I must declare that I’m an avid gamer, but there have been times in life when I’ve realised that I’ve been spending a little too much time playing games. Have you ever had any incidents that indicate that you may have problems of a similar nature?
A classic example was when I found myself playing endless hours of an early version of Civilization. If you’ve never played one of the games in that series before, then I should say that it’s basically a strategy game. You control an empire and attempt to become a global power.
You can achieve that aim via a number of different strategies, including looking to use technological advances or diplomacy. It’s more fun, however, to rely on warfare. Indeed, you can spend an enormous amount of time working out how you will produce the right military units and get them into position. You can then look to attack enemy cities and units.
The problem is that time starts to go by in a flash. I realised that I was having a little too much fun, when I eventually looked at the clock and saw that I’d been playing the same game for 10 hours, without a break. It was now 4 o’clock in the morning and I needed to be at work within a few hours.
I have to say that I did, just about, manage to get through the working day. It was, however, something of a battle and is not something that I would recommend. Another sign that you may be playing games a little too frequently arrives when you start to acknowledge the fact that you are using games as a source of information.

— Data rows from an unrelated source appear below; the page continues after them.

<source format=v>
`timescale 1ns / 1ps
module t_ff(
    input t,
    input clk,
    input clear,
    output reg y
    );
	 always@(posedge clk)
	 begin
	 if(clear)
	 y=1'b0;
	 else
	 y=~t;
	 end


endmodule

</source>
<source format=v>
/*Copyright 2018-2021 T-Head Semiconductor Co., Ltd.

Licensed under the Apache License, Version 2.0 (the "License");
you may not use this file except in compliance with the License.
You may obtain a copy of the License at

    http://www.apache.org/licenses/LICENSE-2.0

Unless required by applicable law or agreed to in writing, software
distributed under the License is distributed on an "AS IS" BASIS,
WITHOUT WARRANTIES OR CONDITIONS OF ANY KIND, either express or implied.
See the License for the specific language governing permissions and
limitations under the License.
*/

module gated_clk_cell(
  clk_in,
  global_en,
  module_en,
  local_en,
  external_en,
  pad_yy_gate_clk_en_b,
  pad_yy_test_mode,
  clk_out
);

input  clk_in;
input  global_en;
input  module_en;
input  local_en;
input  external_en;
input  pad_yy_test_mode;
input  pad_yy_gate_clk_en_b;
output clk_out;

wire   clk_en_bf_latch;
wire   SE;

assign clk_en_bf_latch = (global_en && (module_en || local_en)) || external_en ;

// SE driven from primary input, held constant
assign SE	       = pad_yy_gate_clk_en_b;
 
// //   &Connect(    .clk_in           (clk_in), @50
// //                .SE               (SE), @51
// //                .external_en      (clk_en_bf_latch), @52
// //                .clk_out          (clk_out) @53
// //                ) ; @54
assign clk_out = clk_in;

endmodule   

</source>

This can be somewhat unsettling, particularly if the information that’s provided within a game is inaccurate. You can start to convince yourself that you are an expert at understanding a particular historical period, or that you really understand the rules of a sport. In reality, however, your knowledge may be limited by the approach of the game.
There may also be something of an issue, if you find that you spend time playing games, in preference to actually getting out and meeting people. It seems to me that this is an increasing problem, particularly thanks to the ability that we all have to play online games. You may be used to operating in an online team and come to assume that you know other people.
Once again, there’s the need to separate reality from what’s imagined. This is fine for most of us, with an ability to identify when something is exactly as we see it, but there’s no doubt that some younger games players may encounter difficulties. My feeling is that video games do, for the most part, offer a fantastic source of entertainment.
I don’t see a real problem with spending hours playing a single game. As long as you understand what’s happening and feel that you have control, then it seems to me that this is a perfectly innocent source of amusement.